The News
AI chip giant Nvidia’s domination is inviting global regulatory scrutiny from the US, Europe, and China. The US Department of Justice has begun an antitrust probe into Nvidia, The Information first reported, and is reviewing Nvidia’s sales practices and recent acquisitions, according to The New York Times.
It’s the latest tug-of-war between Silicon Valley and Washington as regulators rein in years of alleged anticompetitive business practices by tech giants. The battle intensified Monday after a federal judge ruled that Google’s massive search business violated a 19th century antitrust law. But unlike other tech giants who have been subjected to decades-long scrutiny, Nvidia is scrambling to fend off probes into its newfound market dominance, The Times wrote.
SIGNALS
Nvidia doesn’t have same Washington relationship as other tech giants
“Nvidia wasn’t ready for the attention” it has received from the AI boom and the subsequent scrutiny, The New York Times wrote. CEO Jensen Huang rarely visited Washington, but did so twice last year as the Biden administration expanded its China export controls on technology. “Nvidia’s scramble speaks to the narrow window it has to head off the kind of regulatory attention that has hamstrung other tech giants,” The Times wrote. Regulators’ concerns are driven by the extent of Nvidia’s power in determining how to allocate its AI chips as demand far outpaces supply.

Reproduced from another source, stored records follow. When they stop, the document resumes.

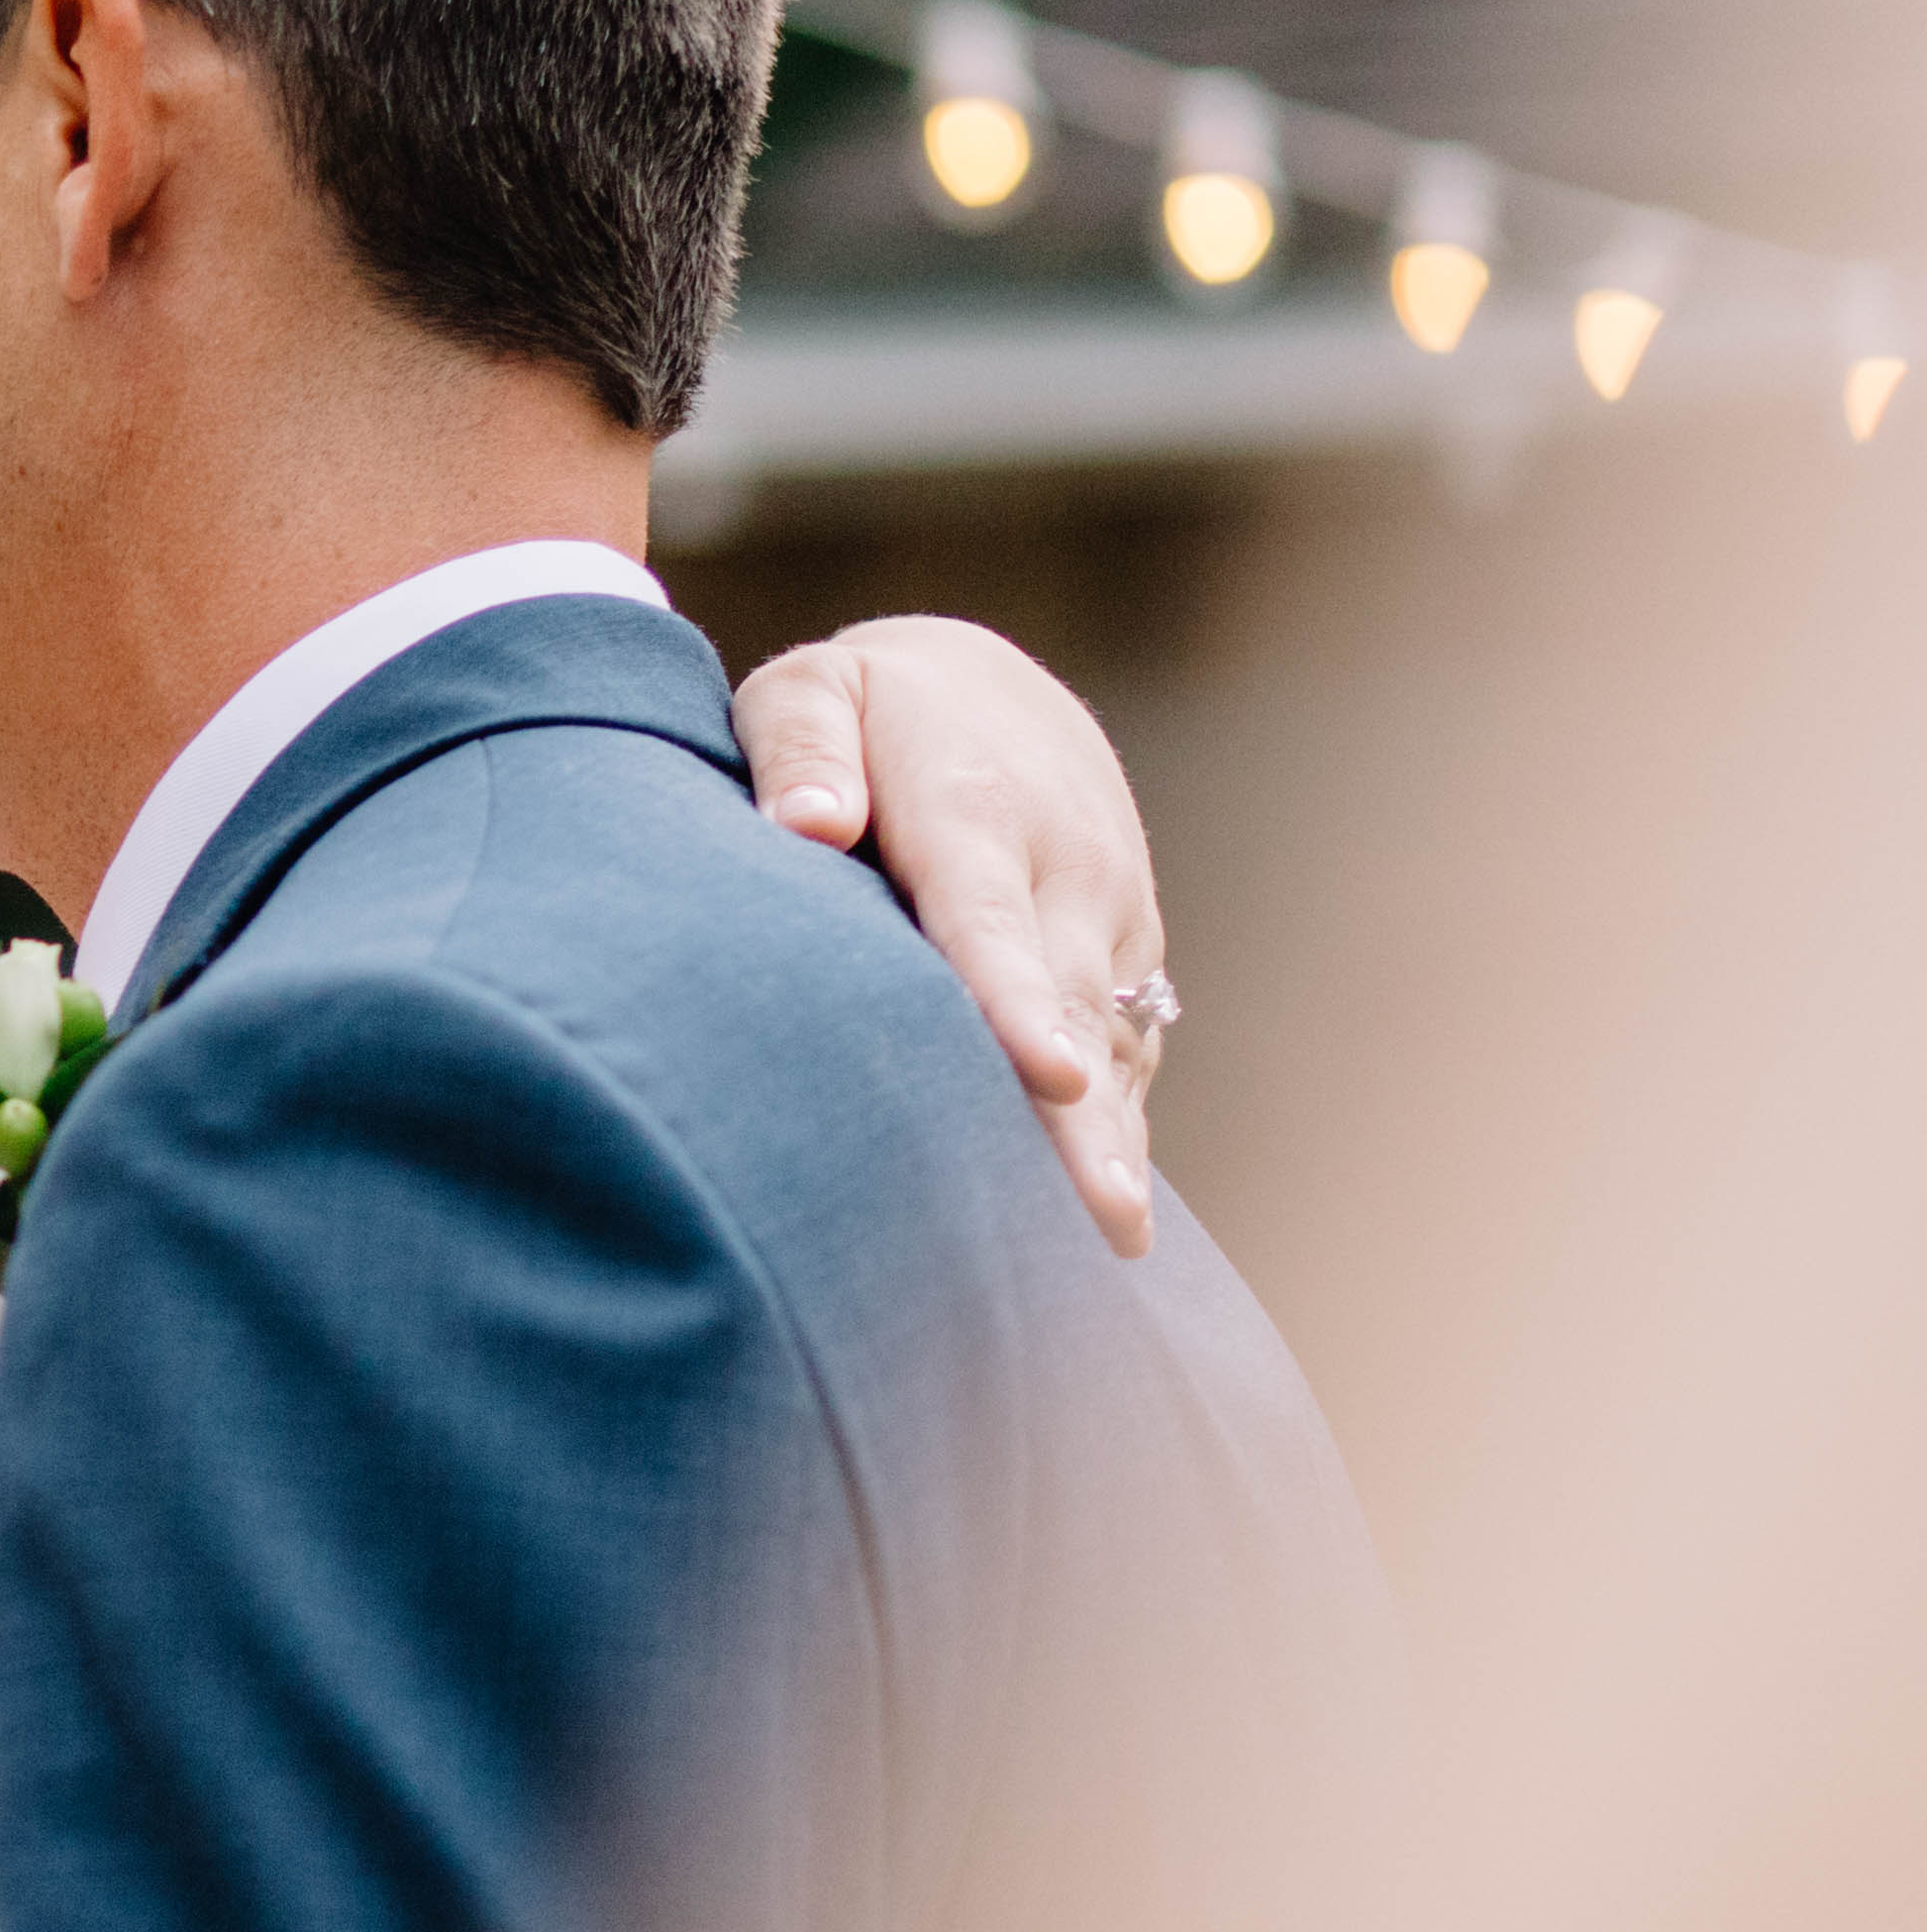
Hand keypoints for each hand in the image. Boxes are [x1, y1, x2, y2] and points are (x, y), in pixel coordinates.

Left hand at [733, 615, 1166, 1256]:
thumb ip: (801, 747)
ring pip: (1114, 1043)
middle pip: (1071, 1007)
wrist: (990, 689)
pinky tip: (1108, 1220)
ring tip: (1114, 1242)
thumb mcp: (814, 689)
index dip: (1019, 1001)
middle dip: (1086, 1117)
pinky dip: (1121, 1128)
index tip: (1048, 1073)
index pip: (992, 920)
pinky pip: (1129, 1051)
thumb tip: (806, 824)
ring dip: (1116, 1141)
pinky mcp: (1125, 960)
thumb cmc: (866, 705)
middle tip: (1099, 1217)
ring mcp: (1108, 920)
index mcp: (978, 812)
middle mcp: (1064, 872)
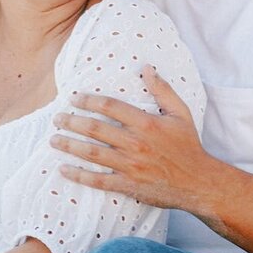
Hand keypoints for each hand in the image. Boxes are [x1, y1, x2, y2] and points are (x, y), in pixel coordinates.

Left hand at [51, 69, 215, 212]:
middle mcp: (135, 143)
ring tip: (53, 140)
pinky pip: (98, 180)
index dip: (88, 101)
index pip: (109, 107)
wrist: (199, 182)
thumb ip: (163, 89)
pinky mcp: (128, 185)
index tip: (73, 98)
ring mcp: (130, 166)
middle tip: (56, 118)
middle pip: (94, 129)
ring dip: (69, 145)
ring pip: (92, 153)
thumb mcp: (181, 113)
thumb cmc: (189, 146)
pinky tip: (63, 169)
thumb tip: (146, 67)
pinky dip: (79, 175)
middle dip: (71, 122)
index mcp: (146, 123)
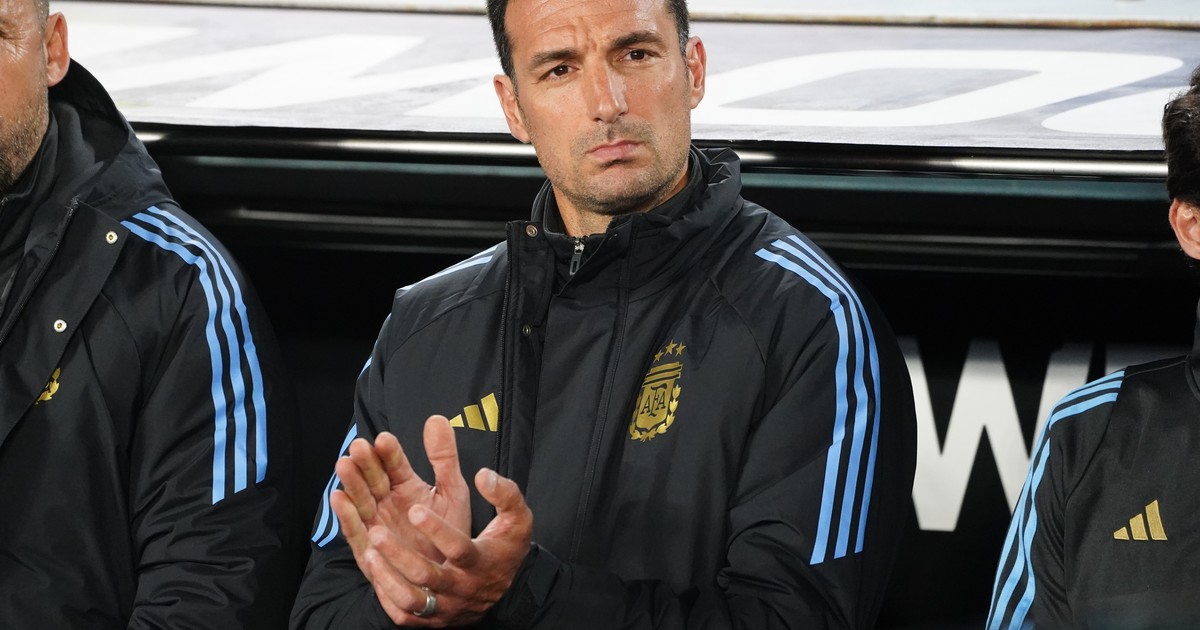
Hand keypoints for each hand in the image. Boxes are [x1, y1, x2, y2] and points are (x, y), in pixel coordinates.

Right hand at [331, 416, 470, 577]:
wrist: (451, 576)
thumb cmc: (451, 533)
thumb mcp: (452, 491)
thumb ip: (444, 458)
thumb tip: (436, 419)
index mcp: (406, 486)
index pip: (394, 464)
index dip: (389, 452)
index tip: (385, 439)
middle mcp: (387, 502)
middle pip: (372, 479)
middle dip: (364, 463)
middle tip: (358, 447)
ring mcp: (376, 524)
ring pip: (360, 501)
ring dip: (351, 484)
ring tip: (344, 465)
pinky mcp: (370, 550)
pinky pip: (356, 531)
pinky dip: (347, 516)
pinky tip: (339, 499)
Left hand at [364, 468, 533, 626]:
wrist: (501, 588)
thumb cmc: (505, 547)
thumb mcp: (517, 518)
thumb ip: (505, 494)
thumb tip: (483, 475)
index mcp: (480, 562)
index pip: (458, 549)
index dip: (437, 531)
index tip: (415, 510)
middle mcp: (462, 588)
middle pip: (428, 577)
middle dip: (400, 555)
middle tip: (378, 532)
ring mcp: (445, 606)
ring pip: (411, 600)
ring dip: (388, 577)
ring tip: (369, 552)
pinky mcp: (431, 619)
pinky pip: (403, 614)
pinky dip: (386, 595)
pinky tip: (374, 571)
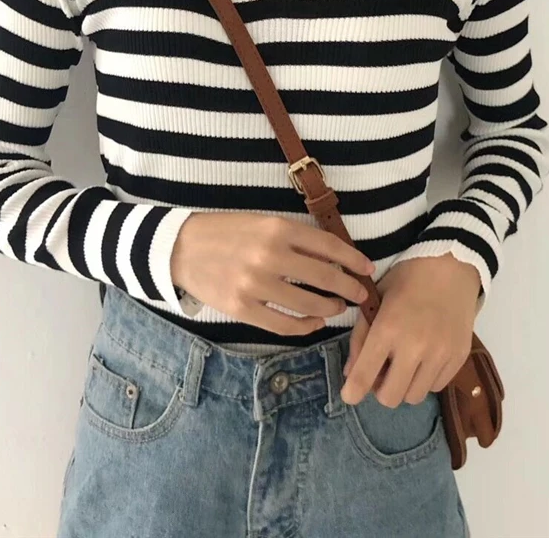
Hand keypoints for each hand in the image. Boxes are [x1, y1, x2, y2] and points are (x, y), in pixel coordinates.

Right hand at [170, 212, 375, 335]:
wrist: (181, 247)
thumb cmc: (226, 231)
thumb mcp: (262, 222)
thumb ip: (294, 237)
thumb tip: (333, 258)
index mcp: (277, 228)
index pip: (328, 246)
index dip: (353, 259)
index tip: (367, 268)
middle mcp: (269, 255)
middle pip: (325, 277)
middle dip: (349, 288)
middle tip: (359, 294)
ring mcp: (255, 284)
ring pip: (308, 304)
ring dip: (330, 308)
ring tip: (336, 308)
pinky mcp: (242, 308)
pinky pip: (283, 324)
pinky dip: (305, 326)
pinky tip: (313, 323)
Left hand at [340, 253, 480, 406]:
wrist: (450, 267)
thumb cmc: (406, 280)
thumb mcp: (375, 301)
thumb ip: (360, 338)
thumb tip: (351, 374)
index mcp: (387, 329)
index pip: (365, 375)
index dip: (353, 392)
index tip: (349, 396)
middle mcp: (415, 347)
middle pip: (390, 397)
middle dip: (380, 389)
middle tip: (380, 372)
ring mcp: (440, 354)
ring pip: (414, 397)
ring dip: (403, 386)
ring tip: (403, 364)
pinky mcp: (459, 358)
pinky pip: (436, 386)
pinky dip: (425, 380)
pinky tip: (423, 359)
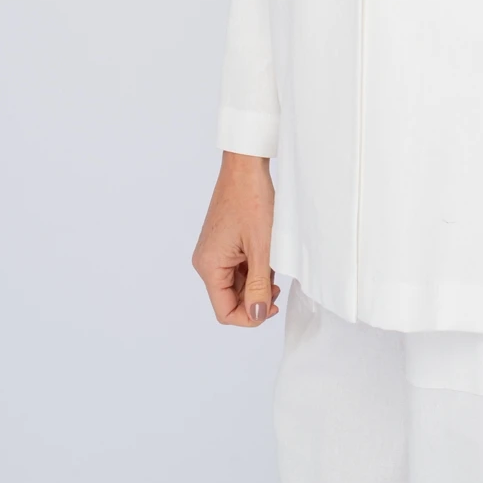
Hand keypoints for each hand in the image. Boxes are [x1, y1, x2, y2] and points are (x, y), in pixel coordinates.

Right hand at [192, 151, 281, 325]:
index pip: (225, 311)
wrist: (246, 165)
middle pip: (229, 298)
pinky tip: (267, 255)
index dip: (250, 316)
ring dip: (255, 282)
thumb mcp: (261, 248)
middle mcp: (206, 261)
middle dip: (254, 297)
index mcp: (209, 265)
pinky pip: (236, 266)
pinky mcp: (222, 242)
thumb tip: (257, 315)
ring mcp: (213, 250)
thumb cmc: (251, 199)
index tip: (272, 307)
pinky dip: (253, 267)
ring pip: (234, 283)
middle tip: (277, 284)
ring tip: (273, 264)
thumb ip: (258, 285)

Nvidia might be too young to have a monopoly
While Nvidia’s significant growth over the last year has turned it into the world’s third most valuable tech company, the AI industry is still too relatively nascent to determine if Nvidia has a monopoly over it, MarketWatch columnist Daniel Newman argued in April. Other giants like Advanced Micro Devices and Amazon also have promising AI chip plans. Industry insiders say that there’s no evidence to suggest Nvidia’s business model is harming consumers, and Newman argued that its pricing power “has come more from scarcity and demand rather than monopolistic behavior.”
Big Tech targeted by ‘dueling’ antitrust approaches from the US and EU
Regulators in Brussels and Washington “are taking dueling approaches” on how to rein in Big Tech, Politico reported. The US doesn’t have new laws on its books, and is targeting companies with individual lawsuits through the Federal Trade Commission and the Justice Department, but the upcoming election “could reset Washington’s priorities before any of the cases are resolved.” Meanwhile, Brussels’ digital antitrust law passed in 2022 could take years to implement, giving time to companies to adapt and evade penalties. Still, the different approaches impose “a considerable burden” on tech giants who had become accustomed to years of a light hand, a tech trade group leader said.